The gene Twist functions in the differentiation of mesoderm in tribloblast
bilaterans but it is also present in diploblast cnidarians. Twist expression
first occurs in the entocodon, the mesoderm-like layer from which muscle
tissue differentiates in cnidarians (Castanon, 2002). The development
of striated and smooth muscle from this third cell layer have led some
to consider cnidarians as tribloblastic (Muller, 2003, Seipel, 2005).

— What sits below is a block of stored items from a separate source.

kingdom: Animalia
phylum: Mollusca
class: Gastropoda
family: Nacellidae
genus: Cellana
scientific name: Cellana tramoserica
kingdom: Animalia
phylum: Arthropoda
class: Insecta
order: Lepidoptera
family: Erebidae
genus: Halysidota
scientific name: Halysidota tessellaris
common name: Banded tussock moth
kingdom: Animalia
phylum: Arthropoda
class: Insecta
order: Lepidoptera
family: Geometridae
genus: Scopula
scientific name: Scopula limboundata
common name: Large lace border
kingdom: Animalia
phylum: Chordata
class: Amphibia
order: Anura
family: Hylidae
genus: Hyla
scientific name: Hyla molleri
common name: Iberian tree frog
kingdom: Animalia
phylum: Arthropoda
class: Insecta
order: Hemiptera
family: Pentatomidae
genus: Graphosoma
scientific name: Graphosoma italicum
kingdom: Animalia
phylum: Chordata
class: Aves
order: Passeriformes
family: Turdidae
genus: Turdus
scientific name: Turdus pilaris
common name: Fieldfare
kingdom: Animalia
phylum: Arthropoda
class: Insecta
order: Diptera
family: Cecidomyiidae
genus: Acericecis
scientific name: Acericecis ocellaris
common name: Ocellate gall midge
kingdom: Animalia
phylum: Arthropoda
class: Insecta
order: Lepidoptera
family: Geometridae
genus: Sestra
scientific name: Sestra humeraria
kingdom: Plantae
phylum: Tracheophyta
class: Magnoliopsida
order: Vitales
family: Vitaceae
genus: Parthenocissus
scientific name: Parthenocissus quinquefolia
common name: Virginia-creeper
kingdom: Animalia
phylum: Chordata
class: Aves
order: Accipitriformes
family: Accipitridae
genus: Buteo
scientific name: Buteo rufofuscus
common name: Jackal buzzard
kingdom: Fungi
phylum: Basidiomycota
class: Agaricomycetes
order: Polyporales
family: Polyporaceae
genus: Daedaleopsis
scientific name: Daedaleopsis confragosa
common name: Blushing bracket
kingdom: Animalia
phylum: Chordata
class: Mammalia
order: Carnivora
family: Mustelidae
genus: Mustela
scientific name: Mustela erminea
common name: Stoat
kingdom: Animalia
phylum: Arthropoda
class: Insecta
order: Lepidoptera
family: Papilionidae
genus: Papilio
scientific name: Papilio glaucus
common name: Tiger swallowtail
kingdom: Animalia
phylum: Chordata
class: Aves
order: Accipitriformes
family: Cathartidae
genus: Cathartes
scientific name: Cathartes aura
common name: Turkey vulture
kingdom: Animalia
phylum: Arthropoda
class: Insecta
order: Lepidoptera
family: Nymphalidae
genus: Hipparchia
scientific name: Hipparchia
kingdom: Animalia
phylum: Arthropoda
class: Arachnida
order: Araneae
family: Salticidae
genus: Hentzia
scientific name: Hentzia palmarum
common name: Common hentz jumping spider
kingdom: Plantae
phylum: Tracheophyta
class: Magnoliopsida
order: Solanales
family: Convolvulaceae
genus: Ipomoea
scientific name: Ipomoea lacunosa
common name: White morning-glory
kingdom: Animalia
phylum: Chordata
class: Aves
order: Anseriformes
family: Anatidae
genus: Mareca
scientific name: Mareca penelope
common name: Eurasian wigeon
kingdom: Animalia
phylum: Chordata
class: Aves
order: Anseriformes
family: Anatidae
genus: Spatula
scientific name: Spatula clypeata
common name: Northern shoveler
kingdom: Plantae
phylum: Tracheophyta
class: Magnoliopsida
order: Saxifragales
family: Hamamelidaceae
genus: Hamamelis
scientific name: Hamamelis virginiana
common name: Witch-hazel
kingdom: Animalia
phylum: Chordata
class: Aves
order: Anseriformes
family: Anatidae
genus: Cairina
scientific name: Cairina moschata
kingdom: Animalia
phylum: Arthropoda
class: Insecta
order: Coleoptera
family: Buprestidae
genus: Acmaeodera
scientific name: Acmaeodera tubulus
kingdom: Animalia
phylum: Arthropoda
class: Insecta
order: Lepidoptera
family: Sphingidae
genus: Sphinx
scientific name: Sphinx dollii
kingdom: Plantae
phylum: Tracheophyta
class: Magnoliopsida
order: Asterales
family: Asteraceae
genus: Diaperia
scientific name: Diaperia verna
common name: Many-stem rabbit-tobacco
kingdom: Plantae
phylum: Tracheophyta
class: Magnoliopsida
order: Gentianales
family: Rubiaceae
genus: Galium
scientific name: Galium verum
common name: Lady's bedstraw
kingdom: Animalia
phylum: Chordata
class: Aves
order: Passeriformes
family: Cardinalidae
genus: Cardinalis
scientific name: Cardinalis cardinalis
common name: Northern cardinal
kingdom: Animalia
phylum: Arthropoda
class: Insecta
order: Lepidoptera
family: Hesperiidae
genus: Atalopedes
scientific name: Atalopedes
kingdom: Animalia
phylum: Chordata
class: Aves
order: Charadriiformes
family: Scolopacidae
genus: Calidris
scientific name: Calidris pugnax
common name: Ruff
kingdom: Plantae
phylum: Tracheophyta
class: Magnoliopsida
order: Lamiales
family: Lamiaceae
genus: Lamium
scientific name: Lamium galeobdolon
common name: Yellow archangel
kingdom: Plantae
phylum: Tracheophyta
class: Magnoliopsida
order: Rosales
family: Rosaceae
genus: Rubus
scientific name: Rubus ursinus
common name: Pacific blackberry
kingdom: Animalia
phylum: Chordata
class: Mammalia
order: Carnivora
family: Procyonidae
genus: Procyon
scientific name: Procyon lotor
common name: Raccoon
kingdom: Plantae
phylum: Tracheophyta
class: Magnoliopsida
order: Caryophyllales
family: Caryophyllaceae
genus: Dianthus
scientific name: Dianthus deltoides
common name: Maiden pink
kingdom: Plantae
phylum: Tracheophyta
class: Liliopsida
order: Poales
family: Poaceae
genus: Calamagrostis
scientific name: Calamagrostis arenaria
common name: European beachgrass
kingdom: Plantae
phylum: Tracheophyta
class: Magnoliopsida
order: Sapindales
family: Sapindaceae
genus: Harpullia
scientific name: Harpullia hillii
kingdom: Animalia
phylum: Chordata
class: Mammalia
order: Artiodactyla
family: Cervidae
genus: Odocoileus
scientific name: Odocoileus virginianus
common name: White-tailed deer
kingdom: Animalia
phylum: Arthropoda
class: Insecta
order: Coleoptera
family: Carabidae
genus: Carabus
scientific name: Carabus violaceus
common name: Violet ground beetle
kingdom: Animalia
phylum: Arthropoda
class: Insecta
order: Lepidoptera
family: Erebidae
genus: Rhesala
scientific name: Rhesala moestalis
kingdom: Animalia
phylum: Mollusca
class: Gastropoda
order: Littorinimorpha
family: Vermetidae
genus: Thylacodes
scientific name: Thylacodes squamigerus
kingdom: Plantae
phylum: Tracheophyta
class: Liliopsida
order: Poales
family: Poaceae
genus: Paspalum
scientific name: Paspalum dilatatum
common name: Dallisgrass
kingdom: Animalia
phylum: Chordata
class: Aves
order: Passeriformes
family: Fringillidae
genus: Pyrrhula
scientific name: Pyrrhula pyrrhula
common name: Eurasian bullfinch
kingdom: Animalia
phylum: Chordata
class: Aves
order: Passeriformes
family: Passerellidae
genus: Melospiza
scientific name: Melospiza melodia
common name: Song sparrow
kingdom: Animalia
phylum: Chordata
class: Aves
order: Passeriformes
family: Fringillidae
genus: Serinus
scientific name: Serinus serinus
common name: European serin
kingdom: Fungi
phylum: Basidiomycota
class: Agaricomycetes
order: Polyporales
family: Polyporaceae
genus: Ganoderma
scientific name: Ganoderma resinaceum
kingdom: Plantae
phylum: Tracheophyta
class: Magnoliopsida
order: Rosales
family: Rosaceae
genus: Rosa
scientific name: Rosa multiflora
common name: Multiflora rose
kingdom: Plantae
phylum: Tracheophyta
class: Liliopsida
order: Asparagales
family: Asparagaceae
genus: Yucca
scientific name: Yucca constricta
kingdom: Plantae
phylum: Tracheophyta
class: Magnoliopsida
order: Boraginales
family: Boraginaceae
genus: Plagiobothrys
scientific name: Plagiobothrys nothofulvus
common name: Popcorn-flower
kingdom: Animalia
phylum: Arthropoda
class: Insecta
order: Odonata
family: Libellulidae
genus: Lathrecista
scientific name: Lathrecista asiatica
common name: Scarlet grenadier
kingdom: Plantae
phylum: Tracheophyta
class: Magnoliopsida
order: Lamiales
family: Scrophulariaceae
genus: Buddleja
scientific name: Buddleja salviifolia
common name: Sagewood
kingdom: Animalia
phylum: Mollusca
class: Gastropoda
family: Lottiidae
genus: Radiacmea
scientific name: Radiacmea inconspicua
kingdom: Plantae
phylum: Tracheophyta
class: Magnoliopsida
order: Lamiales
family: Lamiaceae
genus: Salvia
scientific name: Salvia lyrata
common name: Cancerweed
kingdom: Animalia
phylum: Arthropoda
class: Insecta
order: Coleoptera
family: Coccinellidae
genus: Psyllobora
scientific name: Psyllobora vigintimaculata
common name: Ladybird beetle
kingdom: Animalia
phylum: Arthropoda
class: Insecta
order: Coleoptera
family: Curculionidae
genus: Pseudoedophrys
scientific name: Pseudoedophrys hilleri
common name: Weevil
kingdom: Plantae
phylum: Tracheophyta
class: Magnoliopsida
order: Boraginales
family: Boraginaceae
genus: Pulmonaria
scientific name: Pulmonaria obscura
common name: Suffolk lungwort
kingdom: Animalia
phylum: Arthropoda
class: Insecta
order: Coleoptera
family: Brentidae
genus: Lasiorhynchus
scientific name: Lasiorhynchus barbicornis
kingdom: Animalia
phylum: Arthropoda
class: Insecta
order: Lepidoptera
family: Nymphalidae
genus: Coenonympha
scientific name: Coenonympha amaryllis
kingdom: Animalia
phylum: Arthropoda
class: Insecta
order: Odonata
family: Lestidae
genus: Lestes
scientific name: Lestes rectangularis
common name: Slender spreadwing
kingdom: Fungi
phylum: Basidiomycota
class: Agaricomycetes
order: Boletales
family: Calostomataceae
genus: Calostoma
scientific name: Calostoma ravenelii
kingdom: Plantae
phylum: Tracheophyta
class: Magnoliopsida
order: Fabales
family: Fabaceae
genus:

In bilateran animals, some of the genes which are essential for the embryonic
formation of muscle are members of the basic helix-loop-helix gene family
(bHLH). Jellyfish are known to possess at least four bHLH transcription
factors. The sequence, dimerization, and expression of the JellyD1 protein
in striated muscle indicate that it is a homolog of MyoD in bilaterans.
Vertebrate MyoD genes, which can form both homodimers and heterodimers,
can form dimers with JellyD. This indicates that the striated muscle of
jellyfish is homologous to that of bilaterans (Muller, 2003).